The Alexander Technique
I have been hesitating about whether to write about The Alexander Technique, even though I have just finished a course of lessons.
I think this is because I’m not sure I completely understand it. I know there is something interesting in there though. I think part of my hesitancy is that much of teaching is indirect. Sometimes I’m not quite sure how much I have learned or not learned. I came to The Alexander Technique through Michael Ashcroft’s writings and ideas and also through talking to friends, rather than as a result of being in extreme chronic pain, so I don’t have as clear a marker of something having changed as somebody might do if their pain has stopped. I feel like I carry myself slightly differently though, in a lighter way, and my mild knee pain (in positions like Pigeon in yoga, so not an everyday problem but one that still bothered me) has gradually subsided. I do still feel a slight ‘wonkiness’ in my pelvis however.
The Alexander Technique is about the mind as much as the body and the best short description I have found of it at that level has been Jon Carpmeal’s unassuming book Wake Up & Notice with Interest where he talks about ‘The Four Corners’. One of the most fundamental concepts of The Alexander Technique is that of ‘Inhibition’, akin to the idea of ‘Responding rather than Reacting’ to stimuli, and something clicked for me about Inhibition reading about the Four Corners.
I also discovered Penelope Easten’s book The Alexander Technique: Twelve fundamentals of integrated movement. Penelope was taught by Miss Goldie, a remarkable character who worked alongside F. M. Alexander for 30 years and lived with him when he was in London. Her approach was quite different from that of most teachers today. There is so much in Penelope’s book and the videos that go with it that I don’t even know where to start talking about it: every chapter feels like some sort of paradigm shift. I feel I have only started to touch the edges of what is in there. Most books I have seen on The Alexander Technique essentially tell you that you need to have lessons, but this one is genuinely trying to teach it as well as possible without that requirement.
Brazilian Jiu Jitsu
In utter contrast to all the slow, intuitive individual movement of yoga and tai chi, I’ve also started doing Brazilian Jiu Jitsu this year a couple of times a week.

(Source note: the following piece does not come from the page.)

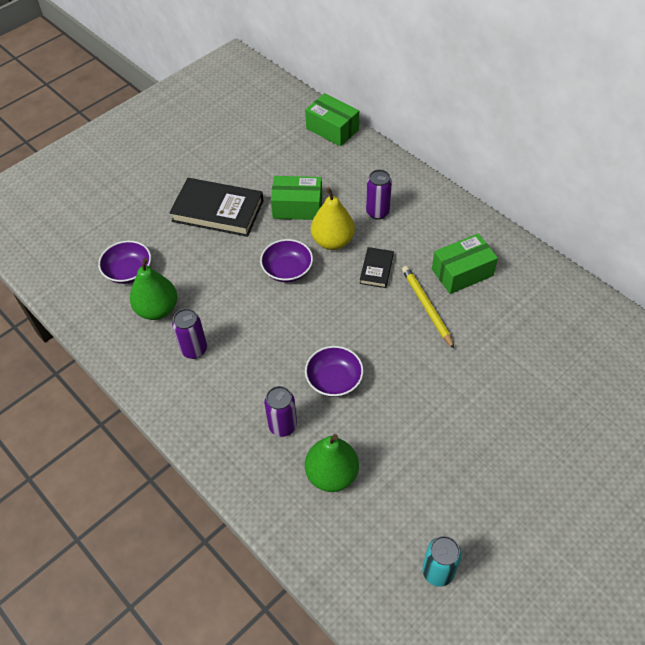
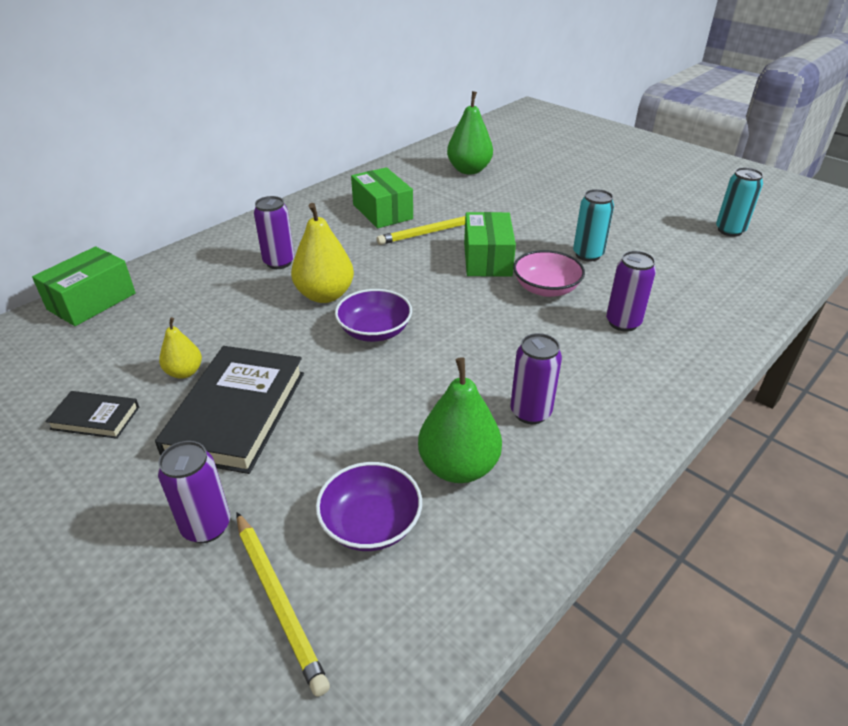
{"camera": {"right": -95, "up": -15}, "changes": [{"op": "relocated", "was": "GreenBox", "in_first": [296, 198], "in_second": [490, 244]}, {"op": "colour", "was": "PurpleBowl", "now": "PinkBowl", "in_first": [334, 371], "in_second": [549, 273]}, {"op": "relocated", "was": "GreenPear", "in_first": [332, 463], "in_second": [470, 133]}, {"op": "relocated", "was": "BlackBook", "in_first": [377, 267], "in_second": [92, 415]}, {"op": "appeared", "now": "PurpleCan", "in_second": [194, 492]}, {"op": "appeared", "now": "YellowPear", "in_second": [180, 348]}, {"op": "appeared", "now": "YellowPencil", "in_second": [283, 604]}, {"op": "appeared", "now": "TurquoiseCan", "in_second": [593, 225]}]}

Brazilian Jiu Jitsu is incredibly fun. I hadn’t realised how fun it would be. It is a brilliant counterpoint to the other movement I do - far more yang. There’s a decisiveness that you need and I’m exhausted by the end of a session.
Other than tai chi, it is my first martial art and my image of martial arts was one of them being very formal and regimented. But it hadn’t occurred to me that this was Brazilian Jiu Jitsu not Japanese Jiu Jitsu. So we line up in grade order at the end of the lesson, but then hug everybody in turn. When it is time for us to practice something in pairs, the instructor says ‘one two’ and we all clap. It is a lovely friendly welcoming atmosphere.
I am in the interesting position of being the smallest and lightest person in the room. I am very aware that I can’t rely on strength and don’t have any room for error in technique. But it has also also given me an incentive for increasing my strength, because even with correct technique, strength can sometimes help. I’ve noticed that some of the principles are starting to sink in, just the tiniest amount, so when I’m in a situation where I haven’t learned specifically what to do yet, I sometimes find options that wouldn’t have previously occurred to me. I have been discovering a side to myself that I didn’t realise I had. At the moment it is an exciting adventure into a new territory of movement.